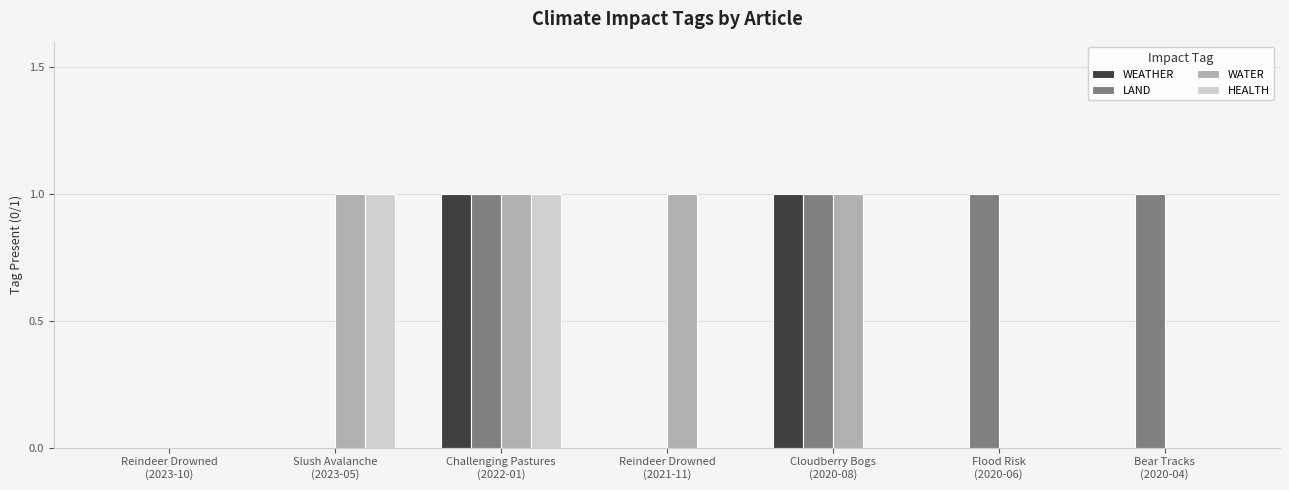

What is the maximum value shown in the chart?

1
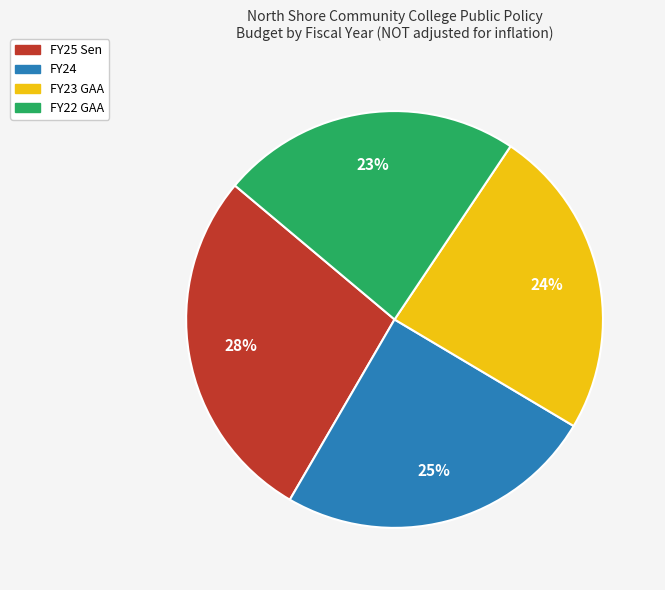

How many segments does this pie chart have?

4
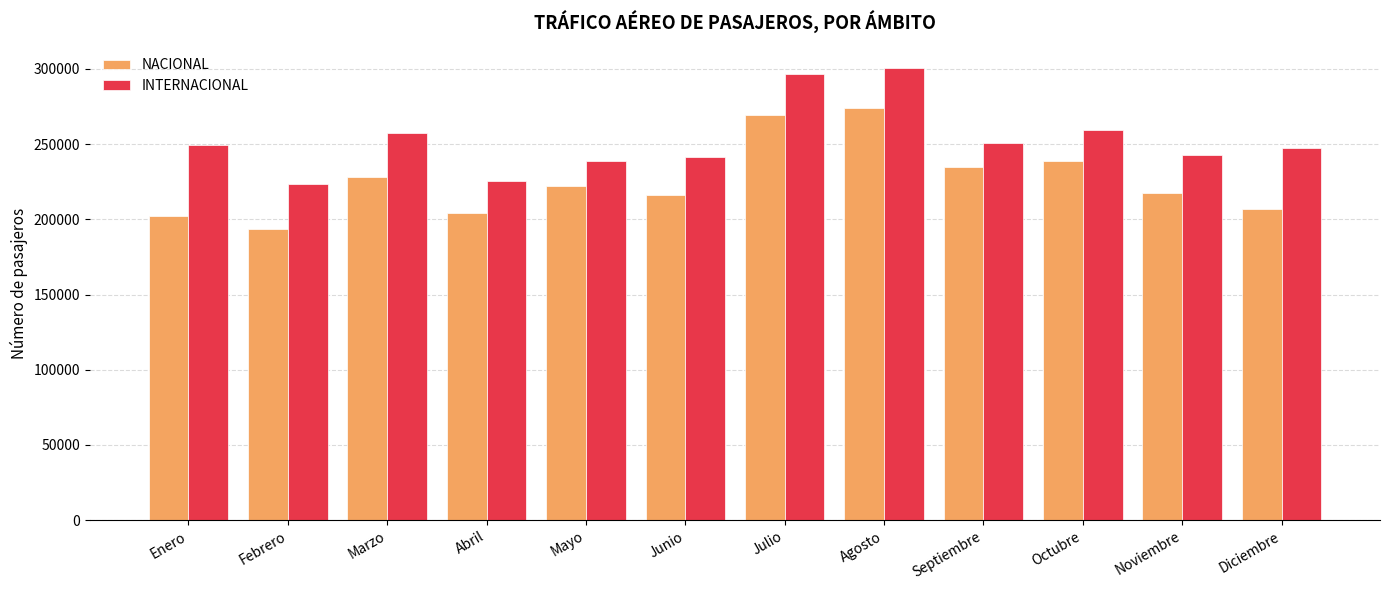

What are all the series names shown in the legend?

NACIONAL, INTERNACIONAL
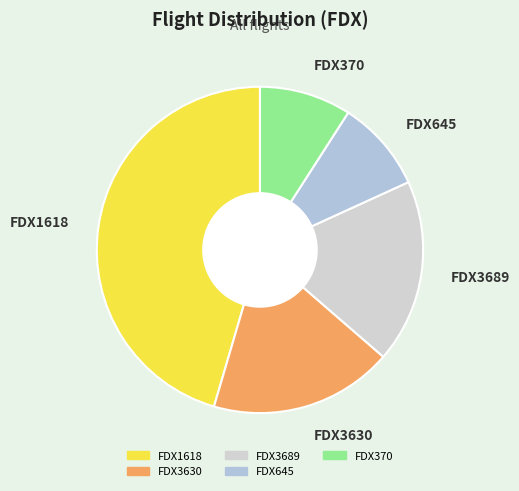

Count the number of slices in the pie.

5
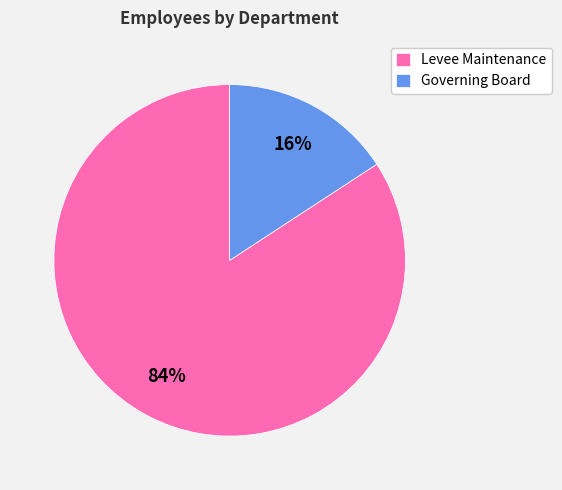

What is the ratio of the value at Governing Board to the value at Levee Maintenance?

0.2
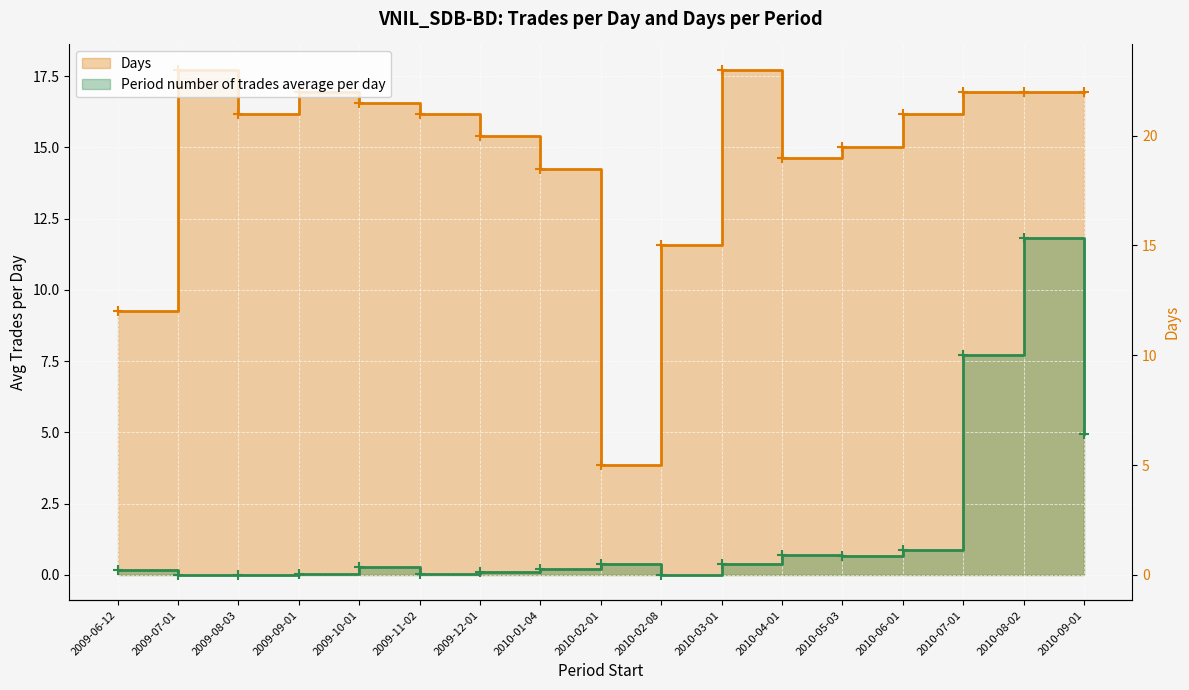

At which category is the sum across all series the highest?

2010-08-02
---+---
◆ TASK TO COMPLETE:
Edit the items above so that every "value" becomes "amount", with all other wording unchanged. Leave the pictures out of your version.

◆ ANSWER FOR THE TASK:
What is the maximum amount shown in the chart?

1

How many segments does this pie chart have?

4

What are all the series names shown in the legend?

NACIONAL, INTERNACIONAL

Count the number of slices in the pie.

5

What is the ratio of the amount at Governing Board to the amount at Levee Maintenance?

0.2

At which category is the sum across all series the highest?

2010-08-02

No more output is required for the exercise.